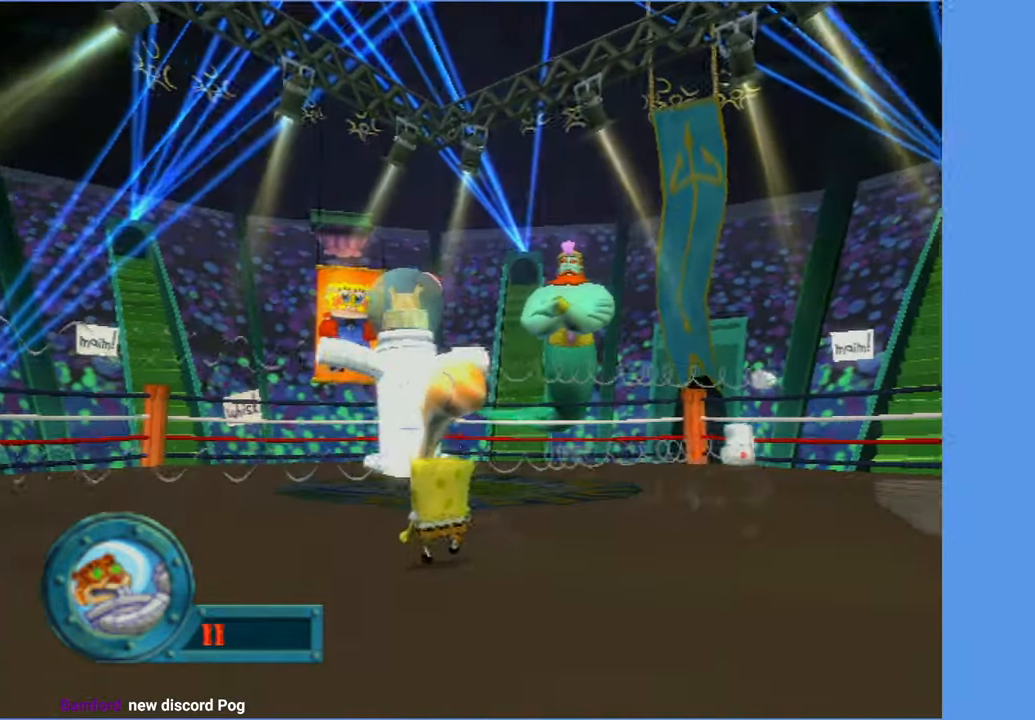
{"dt_ms": 500, "buttons": [], "left_stick": "up", "right_stick": "center", "button_events": []}
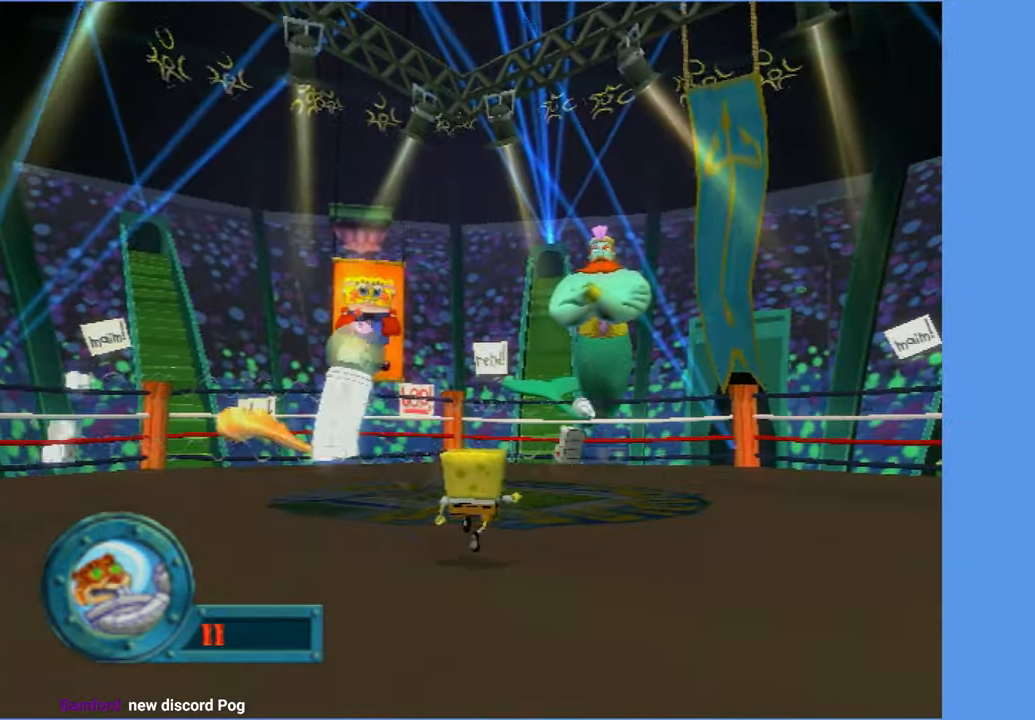
{"dt_ms": 500, "buttons": [], "left_stick": "up", "right_stick": "center", "button_events": []}
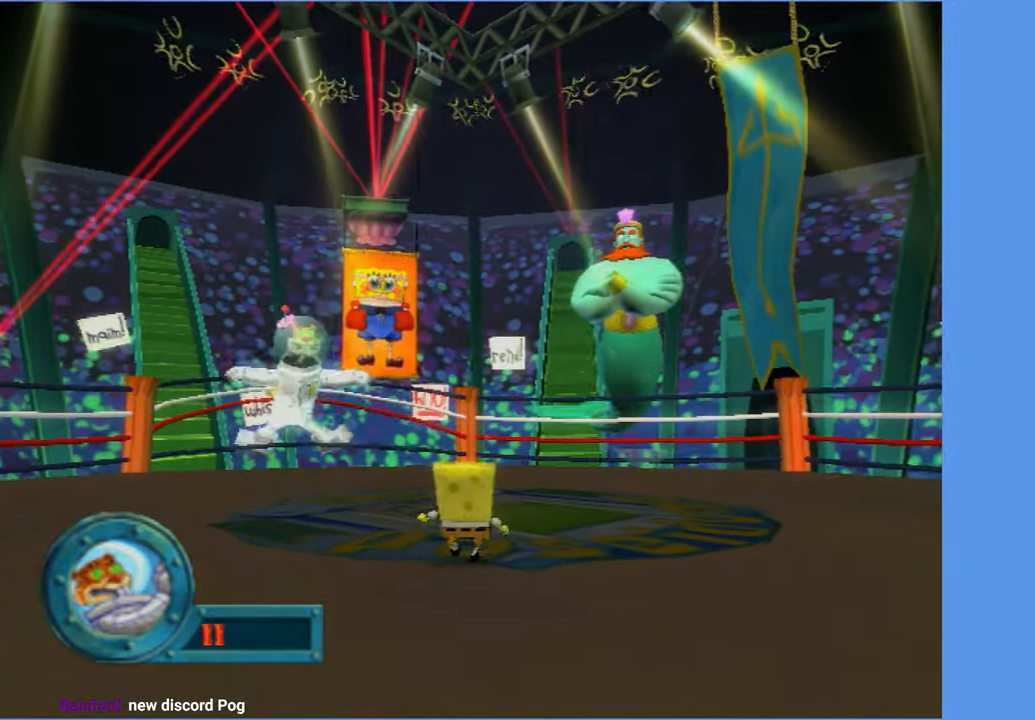
{"dt_ms": 500, "buttons": [], "left_stick": "center", "right_stick": "center", "button_events": []}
***
▶ [Exercise]:
From the material above, print everything exactly except the pictures.

▶ [Answer to this task]:
{"dt_ms": 500, "buttons": [], "left_stick": "up", "right_stick": "center", "button_events": []}
{"dt_ms": 500, "buttons": [], "left_stick": "up", "right_stick": "center", "button_events": []}
{"dt_ms": 500, "buttons": [], "left_stick": "center", "right_stick": "center", "button_events": []}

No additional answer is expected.